The Virtual Reference Handbook: Interview and Information Delivery Techniques for the Chat and E‐mail Environments

Isolde Harpur (Trinity College Library Dublin, Dublin, Ireland, UK)

Library Review

ISSN: 0024-2535

Article publication date: 23 May 2008

137

Keywords

Citation

Harpur, I. (2008), "The Virtual Reference Handbook: Interview and Information Delivery Techniques for the Chat and E‐mail Environments", Library Review, Vol. 57 No. 5, pp. 398-399. https://doi.org/10.1108/00242530810875203

Publisher

:

Emerald Group Publishing Limited

Copyright © 2008, Emerald Group Publishing Limited


Diane K. Kovacs is an online trainer and Internet workshop leader for the American Library Association. It was during an online chat in one of her teaching sessions, that the idea for this book was born. A student asked her what skills librarians need to work in the virtual reference environment. This practical and well‐laid out handbook summarizes what Kovacs thinks those skills are.

Aimed at librarians, library school students and library paraprofessionals, the book is divided into four chapters. Chapter 1 concentrates on technical, communications, and reference skills and knowledge; Chapter 2 on acquiring and improving technical skills and knowledge; Chapter 3 on practising and expanding communications skills and knowledge; and Chapter 4 on maintaining and building reference skills and knowledge.

Kovacs has designed the book both for group instruction as well as for individual self‐paced learning. She also invites readers to log in to a supplemental website (www.kovacs.com/ns/chatrefbook/chatrefbook.html) where associated learning activities, readings, and resources lists are provided.

Throughout the book, the author incorporates the transcripts of email conversations with eight virtual reference librarians on various themes. This gives the reader useful insights into the day to day experiences of librarians who have responsibility for running chat and/or email reference services based in Ohio, Colorado, New York, Illinois, Boston, and Mexico. In one such transcript, Lori Bell of AskAwayIllinois Virtual Reference Service informs us that five years ago, when she first started teaching virtual reference, she “focused on what made it different from traditional reference”. Now, she feels there are “more similarities than differences”. On reading this book, I would very much subscribe to this view. I have limited experience of the virtual reference world, but most of the information and advice offered by Kovacs is either what I would know already from working at a traditional reference desk, or what I would see as good practice for any reference environment.

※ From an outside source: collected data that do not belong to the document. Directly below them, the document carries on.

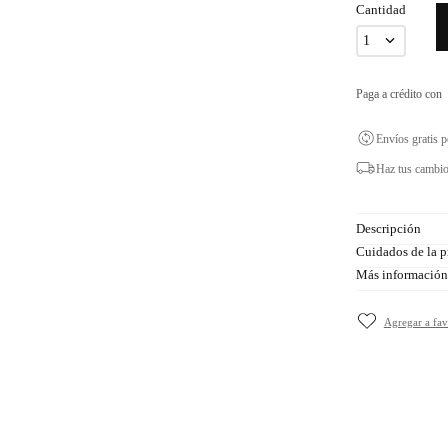
Cantidad
1
Paga a crédito con
Envíos gratis 
Haz tus cambio
Descripción
Cuidados de la p
Más información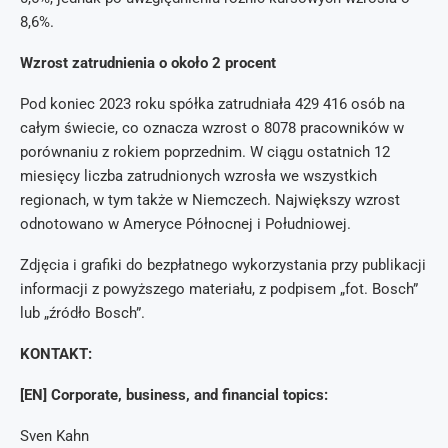
8,6%.
Wzrost zatrudnienia o około 2 procent
Pod koniec 2023 roku spółka zatrudniała 429 416 osób na
całym świecie, co oznacza wzrost o 8078 pracowników w
porównaniu z rokiem poprzednim. W ciągu ostatnich 12
miesięcy liczba zatrudnionych wzrosła we wszystkich
regionach, w tym także w Niemczech. Największy wzrost
odnotowano w Ameryce Północnej i Południowej.
Zdjęcia i grafiki do bezpłatnego wykorzystania przy publikacji
informacji z powyższego materiału, z podpisem „fot. Bosch”
lub „źródło Bosch”.
KONTAKT:
[EN] Corporate, business, and financial topics:
Sven Kahn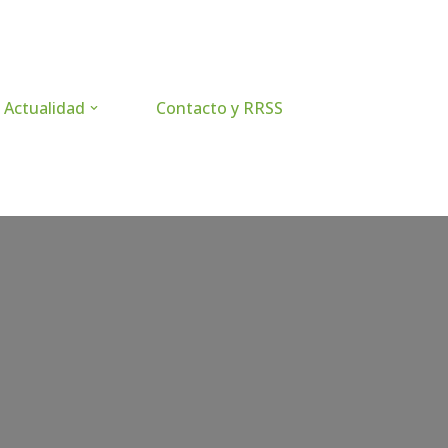
Actualidad
Contacto y RRSS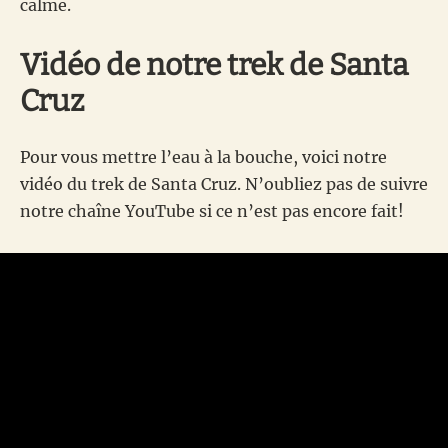
calme.
Vidéo de notre trek de Santa
Cruz
Pour vous mettre l’eau à la bouche, voici notre
vidéo du trek de Santa Cruz. N’oubliez pas de suivre
notre chaîne YouTube si ce n’est pas encore fait!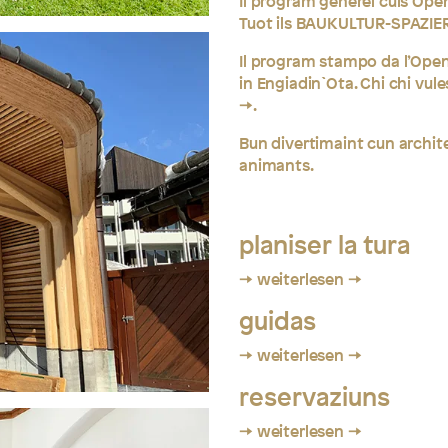
Il program generel culs Op
Tuot ils BAUKULTUR-SPAZIE
Il program stampo da l’Open 
in Engiadin`Ota. Chi chi vul
.
Bun divertimaint cun archit
animants.
planiser la tura
→ weiterlesen
guidas
→ weiterlesen
reservaziuns
→ weiterlesen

Some of the points made in the book would seem so obvious that one wonders whether they were worth making at all. However, may be that depends on who the reader is and perhaps the obvious sometimes needs to be stated. A library school student may need to be informed that it is not advisable to “use the word monograph in a sentence” and may be surprised to learn that it is a good idea to use “simple and plain language to explain library and research processes to virtual reference service users”. Other “obvious” points I did find amusing by their very description – e.g. the “without speaking she began to manoeuvre” type of librarian, who “silently begins to search without giving any acknowledgment or explanation; or the “pointer sisters”, who direct patrons elsewhere for information without explaining why.

The most instructive chapter for me was Chapter 2, which focuses on acquiring and improving technical skills and knowledge, especially the section on chat software features such as page‐pushing or application sharing. The list of common chat and email abbreviations, emoticons, and emoting in Chapter 3 is also useful. It won't have you rofl (rolling on the floor laughing), but it's amusing all the same.

In summary, Kovacs's Handbook is a mine of information for somebody who has very limited technical skills and who has never worked in a reference service. However, for librarians or library paraprofessionals who want to know how to equip themselves for the transition from a face‐to‐face to a virtual reference environment, they may possibly find they know most of it already. Indeed some seasoned reference librarians who do know it but have developed bad habits over the years, may feel jolted into mending their ways on reading this book. No bad thing, that.